La "stratégie de la différence"
Et les parents, n'ont-ils pas une énorme responsabilité dans ce tohu-bohu ? "Choisir un prénom mixte, n'est pas une décision à prendre à la légère", prévient l'experte, parce que l'enfant devra se mettre à la hauteur de son prénom. Certains parents se justifient en plaidant qu'ils aiment le côté "sans genre". Ils estiment que cela donne à leur enfant plus de liberté mais cela ne veut pas dire que ce sera mieux vécu par lui. Ce qui est certain sur le plan scientifique, c'est que le cerveau humain appréhende les prénoms mixtes différemment des prénoms marqués dans le genre".
"Toutefois aujourd'hui, les Claude, Dominique et autre Joël/le ne font plus recettes, c'est un peu comme les prénoms composés", explique à LCI Laure Karpiel, auteure de La Cote Larousse des prénoms 2019. "On ne risque pas, par exemple, de retrouver un Valéry, président de la République ! Et si ces prénoms sont encore choisis par les parents, ils sont désormais clairement incarnés féminin ou masculin", détaille-t-elle.
"C'est le cas de Gabriel, numéro 1 ces dernières années chez les garçons et qui revient timidement à la mode chez les filles, mais pointe à la 72ème place. Ou Raphaël, star chez les garçons (n°2) mais plus trop chez les filles (n°260). A l'inverse, Camille, prénom mixte assurément, est surtout porté par les filles (attribué 2700 fois) (n°11), même s'il progresse chez les garçons (attribué 1042 fois) (n°64), ce qui accroît parfois la confusion". A l'instar de Camille, un internaute attaché de presse, qui est souvent obligé de préciser qu'il est un homme au cours de ses échanges par mail. "C'est juste un petit désagrément, mais je m'en passerais", assure-t-il à LCI.

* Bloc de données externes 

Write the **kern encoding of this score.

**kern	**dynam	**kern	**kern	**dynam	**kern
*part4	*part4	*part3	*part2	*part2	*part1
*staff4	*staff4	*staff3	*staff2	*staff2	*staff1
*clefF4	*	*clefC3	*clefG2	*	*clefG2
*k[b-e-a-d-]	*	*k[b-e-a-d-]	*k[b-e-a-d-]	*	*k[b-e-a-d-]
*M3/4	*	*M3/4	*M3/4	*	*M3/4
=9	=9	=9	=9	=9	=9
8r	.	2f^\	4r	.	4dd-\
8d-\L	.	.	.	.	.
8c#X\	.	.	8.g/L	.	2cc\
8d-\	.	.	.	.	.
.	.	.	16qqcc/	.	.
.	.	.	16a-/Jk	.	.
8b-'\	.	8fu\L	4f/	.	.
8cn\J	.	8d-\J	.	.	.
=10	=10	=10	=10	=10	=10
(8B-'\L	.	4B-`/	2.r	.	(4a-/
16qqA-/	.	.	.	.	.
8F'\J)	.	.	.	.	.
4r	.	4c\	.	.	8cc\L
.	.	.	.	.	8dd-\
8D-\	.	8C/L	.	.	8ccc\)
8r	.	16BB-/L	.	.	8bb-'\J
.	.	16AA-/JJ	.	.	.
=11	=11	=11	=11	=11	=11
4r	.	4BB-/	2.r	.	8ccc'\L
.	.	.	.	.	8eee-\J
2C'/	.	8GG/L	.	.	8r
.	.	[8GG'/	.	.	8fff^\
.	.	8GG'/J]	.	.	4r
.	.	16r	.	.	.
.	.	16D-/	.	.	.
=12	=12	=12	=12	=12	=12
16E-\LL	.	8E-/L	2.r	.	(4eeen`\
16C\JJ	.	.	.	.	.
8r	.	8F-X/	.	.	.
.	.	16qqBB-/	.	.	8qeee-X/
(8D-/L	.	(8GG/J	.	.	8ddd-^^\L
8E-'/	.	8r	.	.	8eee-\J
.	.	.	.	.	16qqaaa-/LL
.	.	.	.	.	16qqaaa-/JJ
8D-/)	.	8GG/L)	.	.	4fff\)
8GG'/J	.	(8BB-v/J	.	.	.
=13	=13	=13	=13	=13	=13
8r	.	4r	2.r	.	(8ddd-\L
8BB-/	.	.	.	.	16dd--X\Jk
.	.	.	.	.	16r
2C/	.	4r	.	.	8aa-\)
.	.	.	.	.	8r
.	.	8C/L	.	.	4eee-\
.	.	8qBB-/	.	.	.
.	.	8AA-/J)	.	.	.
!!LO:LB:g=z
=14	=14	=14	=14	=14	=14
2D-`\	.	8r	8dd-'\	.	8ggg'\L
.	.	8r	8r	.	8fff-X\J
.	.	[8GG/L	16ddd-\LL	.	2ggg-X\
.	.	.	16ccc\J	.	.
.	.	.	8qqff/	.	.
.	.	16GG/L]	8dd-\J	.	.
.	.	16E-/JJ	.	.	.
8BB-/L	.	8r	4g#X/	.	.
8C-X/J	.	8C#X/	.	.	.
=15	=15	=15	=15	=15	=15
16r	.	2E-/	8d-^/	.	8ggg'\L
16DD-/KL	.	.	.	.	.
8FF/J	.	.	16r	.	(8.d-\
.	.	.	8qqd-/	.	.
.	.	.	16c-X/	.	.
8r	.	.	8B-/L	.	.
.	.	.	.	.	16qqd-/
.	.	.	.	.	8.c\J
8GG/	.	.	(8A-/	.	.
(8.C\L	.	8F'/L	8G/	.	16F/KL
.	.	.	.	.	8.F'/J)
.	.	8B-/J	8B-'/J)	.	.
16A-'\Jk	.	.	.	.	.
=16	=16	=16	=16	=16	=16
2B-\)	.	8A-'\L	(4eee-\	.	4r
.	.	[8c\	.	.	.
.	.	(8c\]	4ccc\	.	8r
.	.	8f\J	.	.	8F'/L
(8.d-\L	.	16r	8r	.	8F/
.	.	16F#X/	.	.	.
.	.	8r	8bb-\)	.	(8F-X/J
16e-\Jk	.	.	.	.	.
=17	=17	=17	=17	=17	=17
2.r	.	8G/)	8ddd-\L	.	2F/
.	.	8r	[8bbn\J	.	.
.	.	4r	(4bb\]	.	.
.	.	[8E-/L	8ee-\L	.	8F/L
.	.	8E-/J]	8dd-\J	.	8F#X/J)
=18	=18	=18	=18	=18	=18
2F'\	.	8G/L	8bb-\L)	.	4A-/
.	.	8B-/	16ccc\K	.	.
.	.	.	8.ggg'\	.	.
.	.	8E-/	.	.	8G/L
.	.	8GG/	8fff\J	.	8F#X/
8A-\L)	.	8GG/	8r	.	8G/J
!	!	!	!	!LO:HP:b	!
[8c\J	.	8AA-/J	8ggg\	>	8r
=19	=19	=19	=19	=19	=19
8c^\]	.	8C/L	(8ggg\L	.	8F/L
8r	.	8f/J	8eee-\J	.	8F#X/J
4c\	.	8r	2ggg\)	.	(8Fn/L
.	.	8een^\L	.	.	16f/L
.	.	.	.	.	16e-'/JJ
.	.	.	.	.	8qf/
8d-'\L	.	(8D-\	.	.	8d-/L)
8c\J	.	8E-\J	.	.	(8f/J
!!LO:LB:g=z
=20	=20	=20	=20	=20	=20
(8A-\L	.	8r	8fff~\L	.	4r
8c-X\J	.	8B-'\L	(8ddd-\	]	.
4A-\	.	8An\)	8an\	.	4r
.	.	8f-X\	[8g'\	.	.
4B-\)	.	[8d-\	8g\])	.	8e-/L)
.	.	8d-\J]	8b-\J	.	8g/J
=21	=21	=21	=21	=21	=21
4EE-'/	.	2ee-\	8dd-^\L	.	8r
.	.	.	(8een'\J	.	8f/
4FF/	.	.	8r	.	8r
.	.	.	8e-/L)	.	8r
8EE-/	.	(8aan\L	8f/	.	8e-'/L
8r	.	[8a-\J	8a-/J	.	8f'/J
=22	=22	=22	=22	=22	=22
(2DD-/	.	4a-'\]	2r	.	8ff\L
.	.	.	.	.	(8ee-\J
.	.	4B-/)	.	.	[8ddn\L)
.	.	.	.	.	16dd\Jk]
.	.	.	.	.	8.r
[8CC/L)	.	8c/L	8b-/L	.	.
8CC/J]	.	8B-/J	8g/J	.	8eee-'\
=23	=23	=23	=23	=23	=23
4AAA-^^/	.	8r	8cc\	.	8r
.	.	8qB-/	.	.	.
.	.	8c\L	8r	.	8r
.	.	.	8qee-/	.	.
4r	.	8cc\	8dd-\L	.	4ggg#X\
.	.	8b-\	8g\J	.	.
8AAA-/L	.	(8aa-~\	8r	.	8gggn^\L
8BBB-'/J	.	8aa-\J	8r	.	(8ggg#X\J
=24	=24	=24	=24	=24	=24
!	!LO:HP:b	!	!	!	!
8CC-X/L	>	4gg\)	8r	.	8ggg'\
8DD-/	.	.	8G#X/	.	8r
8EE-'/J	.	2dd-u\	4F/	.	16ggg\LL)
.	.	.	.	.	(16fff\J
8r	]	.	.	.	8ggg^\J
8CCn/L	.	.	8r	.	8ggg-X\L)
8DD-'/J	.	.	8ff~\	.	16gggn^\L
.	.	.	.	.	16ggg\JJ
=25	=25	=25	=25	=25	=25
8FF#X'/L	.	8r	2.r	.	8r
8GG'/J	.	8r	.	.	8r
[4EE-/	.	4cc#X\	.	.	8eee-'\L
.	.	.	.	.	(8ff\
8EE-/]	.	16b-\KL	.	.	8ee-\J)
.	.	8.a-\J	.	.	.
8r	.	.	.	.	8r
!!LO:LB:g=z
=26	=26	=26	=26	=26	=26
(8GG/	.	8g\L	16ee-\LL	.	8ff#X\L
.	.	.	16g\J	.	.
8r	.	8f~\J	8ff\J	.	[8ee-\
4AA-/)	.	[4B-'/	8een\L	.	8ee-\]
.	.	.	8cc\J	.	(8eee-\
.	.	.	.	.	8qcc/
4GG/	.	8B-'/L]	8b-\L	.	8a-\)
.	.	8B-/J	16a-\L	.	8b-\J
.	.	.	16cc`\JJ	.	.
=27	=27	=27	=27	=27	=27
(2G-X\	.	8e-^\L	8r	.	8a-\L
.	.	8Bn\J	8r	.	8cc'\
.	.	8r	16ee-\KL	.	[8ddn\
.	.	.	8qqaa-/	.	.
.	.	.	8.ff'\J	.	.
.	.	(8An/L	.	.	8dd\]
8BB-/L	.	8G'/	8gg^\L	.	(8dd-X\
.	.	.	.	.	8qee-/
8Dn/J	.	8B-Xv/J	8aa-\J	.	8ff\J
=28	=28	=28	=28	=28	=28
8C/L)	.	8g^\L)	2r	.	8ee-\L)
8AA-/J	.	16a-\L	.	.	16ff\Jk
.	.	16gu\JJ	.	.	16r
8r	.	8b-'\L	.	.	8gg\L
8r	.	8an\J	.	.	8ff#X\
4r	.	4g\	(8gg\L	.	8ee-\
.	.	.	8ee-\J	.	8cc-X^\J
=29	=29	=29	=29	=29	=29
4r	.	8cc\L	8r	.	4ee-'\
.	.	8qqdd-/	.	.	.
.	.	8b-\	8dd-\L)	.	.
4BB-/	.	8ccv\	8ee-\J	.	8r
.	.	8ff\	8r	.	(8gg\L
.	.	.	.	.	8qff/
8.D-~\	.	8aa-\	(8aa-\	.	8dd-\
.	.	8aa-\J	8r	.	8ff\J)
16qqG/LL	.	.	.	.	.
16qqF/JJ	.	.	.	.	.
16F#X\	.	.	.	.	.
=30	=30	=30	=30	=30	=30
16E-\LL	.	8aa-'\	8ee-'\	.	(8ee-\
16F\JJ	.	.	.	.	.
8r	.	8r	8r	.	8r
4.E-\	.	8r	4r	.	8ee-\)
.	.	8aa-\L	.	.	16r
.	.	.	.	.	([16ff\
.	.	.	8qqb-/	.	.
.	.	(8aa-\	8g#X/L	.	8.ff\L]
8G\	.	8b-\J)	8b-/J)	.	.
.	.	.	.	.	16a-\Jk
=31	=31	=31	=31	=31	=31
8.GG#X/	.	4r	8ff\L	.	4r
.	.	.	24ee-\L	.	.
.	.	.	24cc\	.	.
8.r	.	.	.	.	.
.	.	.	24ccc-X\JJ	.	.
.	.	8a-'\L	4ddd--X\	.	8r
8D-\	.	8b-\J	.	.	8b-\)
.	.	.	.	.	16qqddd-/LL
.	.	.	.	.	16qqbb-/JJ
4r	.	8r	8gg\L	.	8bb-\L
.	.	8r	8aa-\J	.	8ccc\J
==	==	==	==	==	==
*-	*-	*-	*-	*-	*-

En lâchant du terrain, ces anciens prénoms mixtes ont laissé la place à une nouvelle tendance : la "stratégie de la différence". Elle consiste à rechercher un prénom parmi ceux les moins donnés et qui peuvent être portés indifféremment par une fille ou un garçon. C'est le cas d'Eden, Louison, Charlie ou encore Lou. "Le prénom Louison est intéressant car il est apparu en même temps chez les filles et les garçons (donné 300 fois chez les filles et 199 fois chez les garçons). C'est vraiment un prénom du 21ème siècle", avance Laure Karpiel.
Mais pour Anne-Laure Sellier, cette mode qui va avec l'air du temps est un désastre : "On peut comprendre l'envie des parents qui espèrent d'un côté que leur enfant vive heureux et intégré, tout en voulant le démarquer et le rendre unique. Sauf qu'ils font exactement le contraire et rendent leur enfant totalement inintéressant, difficile à aborder et rejetable. Le petit Louison ou le petit Attila, va devoir toute sa vie se justifier. C'est rude. Dans cette recherche du prénom "atypique", il y a ce désir d'individualité sans comprendre que tout individu, pour être heureux, doit être accepté par la société".